Nikki Doria: Post-Gazette Female Athlete of the Year
Senior, South Park
June 28, 2009 4:00 AM
South Park's Nikki Doria
South Park's Nikki Doria
By Mike White Pittsburgh Post-Gazette
Ron Doria remembers watching his daughter play softball when she was 5 years old, and noticing Nikki Doria wasn't like any other girl on her team -- or opposing teams.
"I remember how she would just dive on the field all the time for groundballs," Ron Doria said. "Kids at that age never do that, especially girls. She was just different."
Nikki Doria is now 18 and the "different" tag still fits. Only now, she's unlike any other girl athlete in the WPIAL. She's the best.
Doria, who graduated this month from South Park High School, is the Post-Gazette Female Athlete of the Year for the 2008-09 school year. The award takes into consideration athletes in the WPIAL and City League.
This is the 30th anniversary of the PG's first athlete of the year. Among the former winners are an Olympics gold medalist (Suzie McConnell), a silver medalist (Lauryn Williams), WNBA players (McConnell, Swin Cash and Edna Campbell) and NCAA champions (Christa Harmotto and Carole Zajac).
No one is predicting Olympics or professional sports for Doria, but not many among the former athlete of the year winners can match Doria's individual and team success in three different sports over a four-year period.
Doria was a starter since her freshman year in soccer, basketball and softball. She finished with 12 varsity letters, excelled individually in all three sports and had a tremendous senior year in all three.
This school year, Doria, who is 5 feet 5, was the leading scorer (30 goals) on a WPIAL championship soccer team, scored the only goal in the title game and was selected to the 10-player Post-Gazette All-Area team.
She was the leading scorer (16 points per game) on the South Park girls' basketball team that made it to the WPIAL Class AAA semifinals and was an all-section pick. She also was an all-section second baseman in softball.
While she shined individually, the other impressive part of Doria's high school resume was wins. How many athletes played in 200 victories during their high school careers? During Doria's four years as a starter, South Park's soccer, basketball and softball teams had a combined record of 203-83-5.
"Wow. No one has ever told me that," Doria said of her 203 wins. "I guess that means I had a lot of good teammates."
That's the humble side of Doria. True, she had some talented teammates, but she was one of the main reasons for all the victories. You'll have a hard time coming up with many athletes in the history of the WPIAL who had this triple play: Three WPIAL championship games in three different sports in the same school year. That was part of Doria's junior year.
"You know what's funny?" Doria said. "I remember going into my freshman year and saying to myself, 'I want to win a WPIAL medal in every sport.' That was like my goal. I really never thought it would happen. It's kind of amazing."
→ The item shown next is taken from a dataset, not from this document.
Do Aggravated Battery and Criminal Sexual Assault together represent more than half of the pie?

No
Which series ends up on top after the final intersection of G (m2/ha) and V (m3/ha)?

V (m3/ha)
In her career, Doria played in five WPIAL championship games -- three in soccer, one in basketball and one in softball. She was 4-1 in those title games, losing only in softball. She finished her soccer career with 102 goals and she finished her basketball career with 1,463 points.
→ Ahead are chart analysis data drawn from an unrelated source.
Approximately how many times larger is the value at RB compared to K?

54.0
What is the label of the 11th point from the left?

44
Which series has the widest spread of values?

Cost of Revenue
"The main thing I remember about her is just how tough she was," said South Park girls' basketball coach Reggie Wells.
Wells' most unforgettable Doria story comes from her freshman year in a basketball game against Bishop Canevin. It was a big game, but Doria was sick with the flu. She insisted on playing, despite getting sick in the locker room at halftime. Then she got sick two more times in the second half, only to return to the game.
"Yeah, I remember the game," Doria said. "I remember there was a door at the end of the gym that went right outside. I could just run through it, throw up and come back. I was alright to still play. You get that really high adrenaline rush when you start playing and you don't feel sick any more."
Doria remembers the game for another reason.
"I remember we lost by a point," she said. "But I wanted to play and I just wanted to win. You put so much time into practicing that you really get mad when you can't play."
Wells said, "I don't think people realized how tough she was. She had this certain type of poise, just a real quiet confidence. She was a leader without hooting and hollering and I think the other kids fed off it. I think it was like that in every sport she played. It was one of those intangibles you can't coach."
Ask Doria who has been the most influential person in her athletic career and she doesn't hesitate to say her father. He was the one who would rebound for her when she shot basketball in the driveway at the family home. He was the one who would play her one-on-one in basketball. He was the one who would catch softball with her, throw batting practice to her, take her to the batting cages.
Nikki Doria is the youngest child of Ron and Lynn Doria. Nikki's older brother, Ronnie, played football and basketball and ran track at South Park.
Doria also was popular off the field and was voted homecoming queen in the fall. She graduated with a grade-point average above 3.0. She will play soccer next season at California University of Pennsylvania, an NCAA Division II school. She plans to major in nursing.
"High school has been really fun," Doria said. "I don't think it could've been any better."